=== Exercise requirements ===
Give back the data below exactly as it was given.

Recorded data
· · · ·

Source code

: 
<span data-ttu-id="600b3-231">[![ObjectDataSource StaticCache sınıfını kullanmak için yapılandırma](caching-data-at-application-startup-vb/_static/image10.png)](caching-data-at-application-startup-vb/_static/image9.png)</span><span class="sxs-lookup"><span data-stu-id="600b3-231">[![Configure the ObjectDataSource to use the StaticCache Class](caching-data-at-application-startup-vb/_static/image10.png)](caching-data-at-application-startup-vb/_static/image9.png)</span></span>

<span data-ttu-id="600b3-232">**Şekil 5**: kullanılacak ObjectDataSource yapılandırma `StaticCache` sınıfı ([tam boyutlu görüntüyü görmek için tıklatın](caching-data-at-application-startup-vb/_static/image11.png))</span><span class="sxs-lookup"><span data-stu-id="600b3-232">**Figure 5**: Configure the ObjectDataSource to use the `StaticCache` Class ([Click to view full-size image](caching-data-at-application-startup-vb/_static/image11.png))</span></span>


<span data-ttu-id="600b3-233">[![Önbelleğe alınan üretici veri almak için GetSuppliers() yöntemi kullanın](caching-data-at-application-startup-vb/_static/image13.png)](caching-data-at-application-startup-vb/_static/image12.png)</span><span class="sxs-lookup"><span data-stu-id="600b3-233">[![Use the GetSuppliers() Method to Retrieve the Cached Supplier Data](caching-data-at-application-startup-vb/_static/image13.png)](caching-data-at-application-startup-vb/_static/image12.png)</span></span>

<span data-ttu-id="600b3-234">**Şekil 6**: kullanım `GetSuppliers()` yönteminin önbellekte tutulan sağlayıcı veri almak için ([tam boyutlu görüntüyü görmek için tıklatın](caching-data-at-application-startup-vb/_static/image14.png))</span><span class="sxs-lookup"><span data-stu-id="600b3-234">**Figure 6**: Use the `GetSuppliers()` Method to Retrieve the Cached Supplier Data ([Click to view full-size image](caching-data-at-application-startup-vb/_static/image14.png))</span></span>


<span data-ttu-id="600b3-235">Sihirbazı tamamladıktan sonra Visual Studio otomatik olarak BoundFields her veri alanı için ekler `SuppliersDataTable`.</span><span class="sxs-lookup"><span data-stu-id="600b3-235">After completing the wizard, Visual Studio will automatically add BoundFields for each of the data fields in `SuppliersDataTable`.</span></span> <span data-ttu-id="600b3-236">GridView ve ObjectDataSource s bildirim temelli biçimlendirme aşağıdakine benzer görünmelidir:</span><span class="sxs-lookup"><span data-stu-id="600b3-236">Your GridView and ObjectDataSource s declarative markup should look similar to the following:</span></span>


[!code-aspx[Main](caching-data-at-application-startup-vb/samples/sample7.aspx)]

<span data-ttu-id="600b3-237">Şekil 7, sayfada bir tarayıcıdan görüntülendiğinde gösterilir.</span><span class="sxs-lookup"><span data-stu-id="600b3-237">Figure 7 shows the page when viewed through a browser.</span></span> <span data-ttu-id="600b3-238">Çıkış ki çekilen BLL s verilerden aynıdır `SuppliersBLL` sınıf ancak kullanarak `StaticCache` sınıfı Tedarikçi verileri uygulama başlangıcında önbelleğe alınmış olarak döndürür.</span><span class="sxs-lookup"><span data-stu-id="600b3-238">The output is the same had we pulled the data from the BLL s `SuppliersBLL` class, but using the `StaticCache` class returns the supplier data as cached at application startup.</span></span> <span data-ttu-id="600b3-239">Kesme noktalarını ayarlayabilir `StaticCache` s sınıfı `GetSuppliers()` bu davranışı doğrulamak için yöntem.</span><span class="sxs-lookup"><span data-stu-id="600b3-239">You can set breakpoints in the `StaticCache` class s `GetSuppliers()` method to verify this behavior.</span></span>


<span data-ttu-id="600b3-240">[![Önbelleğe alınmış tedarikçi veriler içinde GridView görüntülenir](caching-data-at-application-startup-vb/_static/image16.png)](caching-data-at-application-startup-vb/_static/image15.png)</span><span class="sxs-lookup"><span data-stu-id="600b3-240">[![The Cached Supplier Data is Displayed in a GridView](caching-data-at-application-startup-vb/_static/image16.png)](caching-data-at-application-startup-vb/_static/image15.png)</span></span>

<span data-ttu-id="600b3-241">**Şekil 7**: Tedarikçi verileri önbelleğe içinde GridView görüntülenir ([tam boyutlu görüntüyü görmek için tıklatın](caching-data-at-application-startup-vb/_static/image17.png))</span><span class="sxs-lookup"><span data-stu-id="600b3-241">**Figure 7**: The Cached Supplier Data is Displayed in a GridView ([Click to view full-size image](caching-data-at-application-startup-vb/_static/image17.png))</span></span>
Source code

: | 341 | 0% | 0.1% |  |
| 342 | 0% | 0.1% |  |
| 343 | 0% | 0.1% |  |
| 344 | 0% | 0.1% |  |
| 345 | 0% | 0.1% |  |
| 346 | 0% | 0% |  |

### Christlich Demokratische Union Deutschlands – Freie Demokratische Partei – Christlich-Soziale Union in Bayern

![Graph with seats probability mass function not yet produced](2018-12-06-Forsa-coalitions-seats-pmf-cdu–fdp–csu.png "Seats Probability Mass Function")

· · · ·

=== Answer to this exercise ===
Source code

: 
<span data-ttu-id="600b3-231">[![ObjectDataSource StaticCache sınıfını kullanmak için yapılandırma](caching-data-at-application-startup-vb/_static/image10.png)](caching-data-at-application-startup-vb/_static/image9.png)</span><span class="sxs-lookup"><span data-stu-id="600b3-231">[![Configure the ObjectDataSource to use the StaticCache Class](caching-data-at-application-startup-vb/_static/image10.png)](caching-data-at-application-startup-vb/_static/image9.png)</span></span>

<span data-ttu-id="600b3-232">**Şekil 5**: kullanılacak ObjectDataSource yapılandırma `StaticCache` sınıfı ([tam boyutlu görüntüyü görmek için tıklatın](caching-data-at-application-startup-vb/_static/image11.png))</span><span class="sxs-lookup"><span data-stu-id="600b3-232">**Figure 5**: Configure the ObjectDataSource to use the `StaticCache` Class ([Click to view full-size image](caching-data-at-application-startup-vb/_static/image11.png))</span></span>


<span data-ttu-id="600b3-233">[![Önbelleğe alınan üretici veri almak için GetSuppliers() yöntemi kullanın](caching-data-at-application-startup-vb/_static/image13.png)](caching-data-at-application-startup-vb/_static/image12.png)</span><span class="sxs-lookup"><span data-stu-id="600b3-233">[![Use the GetSuppliers() Method to Retrieve the Cached Supplier Data](caching-data-at-application-startup-vb/_static/image13.png)](caching-data-at-application-startup-vb/_static/image12.png)</span></span>

<span data-ttu-id="600b3-234">**Şekil 6**: kullanım `GetSuppliers()` yönteminin önbellekte tutulan sağlayıcı veri almak için ([tam boyutlu görüntüyü görmek için tıklatın](caching-data-at-application-startup-vb/_static/image14.png))</span><span class="sxs-lookup"><span data-stu-id="600b3-234">**Figure 6**: Use the `GetSuppliers()` Method to Retrieve the Cached Supplier Data ([Click to view full-size image](caching-data-at-application-startup-vb/_static/image14.png))</span></span>


<span data-ttu-id="600b3-235">Sihirbazı tamamladıktan sonra Visual Studio otomatik olarak BoundFields her veri alanı için ekler `SuppliersDataTable`.</span><span class="sxs-lookup"><span data-stu-id="600b3-235">After completing the wizard, Visual Studio will automatically add BoundFields for each of the data fields in `SuppliersDataTable`.</span></span> <span data-ttu-id="600b3-236">GridView ve ObjectDataSource s bildirim temelli biçimlendirme aşağıdakine benzer görünmelidir:</span><span class="sxs-lookup"><span data-stu-id="600b3-236">Your GridView and ObjectDataSource s declarative markup should look similar to the following:</span></span>


[!code-aspx[Main](caching-data-at-application-startup-vb/samples/sample7.aspx)]

<span data-ttu-id="600b3-237">Şekil 7, sayfada bir tarayıcıdan görüntülendiğinde gösterilir.</span><span class="sxs-lookup"><span data-stu-id="600b3-237">Figure 7 shows the page when viewed through a browser.</span></span> <span data-ttu-id="600b3-238">Çıkış ki çekilen BLL s verilerden aynıdır `SuppliersBLL` sınıf ancak kullanarak `StaticCache` sınıfı Tedarikçi verileri uygulama başlangıcında önbelleğe alınmış olarak döndürür.</span><span class="sxs-lookup"><span data-stu-id="600b3-238">The output is the same had we pulled the data from the BLL s `SuppliersBLL` class, but using the `StaticCache` class returns the supplier data as cached at application startup.</span></span> <span data-ttu-id="600b3-239">Kesme noktalarını ayarlayabilir `StaticCache` s sınıfı `GetSuppliers()` bu davranışı doğrulamak için yöntem.</span><span class="sxs-lookup"><span data-stu-id="600b3-239">You can set breakpoints in the `StaticCache` class s `GetSuppliers()` method to verify this behavior.</span></span>


<span data-ttu-id="600b3-240">[![Önbelleğe alınmış tedarikçi veriler içinde GridView görüntülenir](caching-data-at-application-startup-vb/_static/image16.png)](caching-data-at-application-startup-vb/_static/image15.png)</span><span class="sxs-lookup"><span data-stu-id="600b3-240">[![The Cached Supplier Data is Displayed in a GridView](caching-data-at-application-startup-vb/_static/image16.png)](caching-data-at-application-startup-vb/_static/image15.png)</span></span>

<span data-ttu-id="600b3-241">**Şekil 7**: Tedarikçi verileri önbelleğe içinde GridView görüntülenir ([tam boyutlu görüntüyü görmek için tıklatın](caching-data-at-application-startup-vb/_static/image17.png))</span><span class="sxs-lookup"><span data-stu-id="600b3-241">**Figure 7**: The Cached Supplier Data is Displayed in a GridView ([Click to view full-size image](caching-data-at-application-startup-vb/_static/image17.png))</span></span>
Source code

: | 341 | 0% | 0.1% |  |
| 342 | 0% | 0.1% |  |
| 343 | 0% | 0.1% |  |
| 344 | 0% | 0.1% |  |
| 345 | 0% | 0.1% |  |
| 346 | 0% | 0% |  |

### Christlich Demokratische Union Deutschlands – Freie Demokratische Partei – Christlich-Soziale Union in Bayern

![Graph with seats probability mass function not yet produced](2018-12-06-Forsa-coalitions-seats-pmf-cdu–fdp–csu.png "Seats Probability Mass Function")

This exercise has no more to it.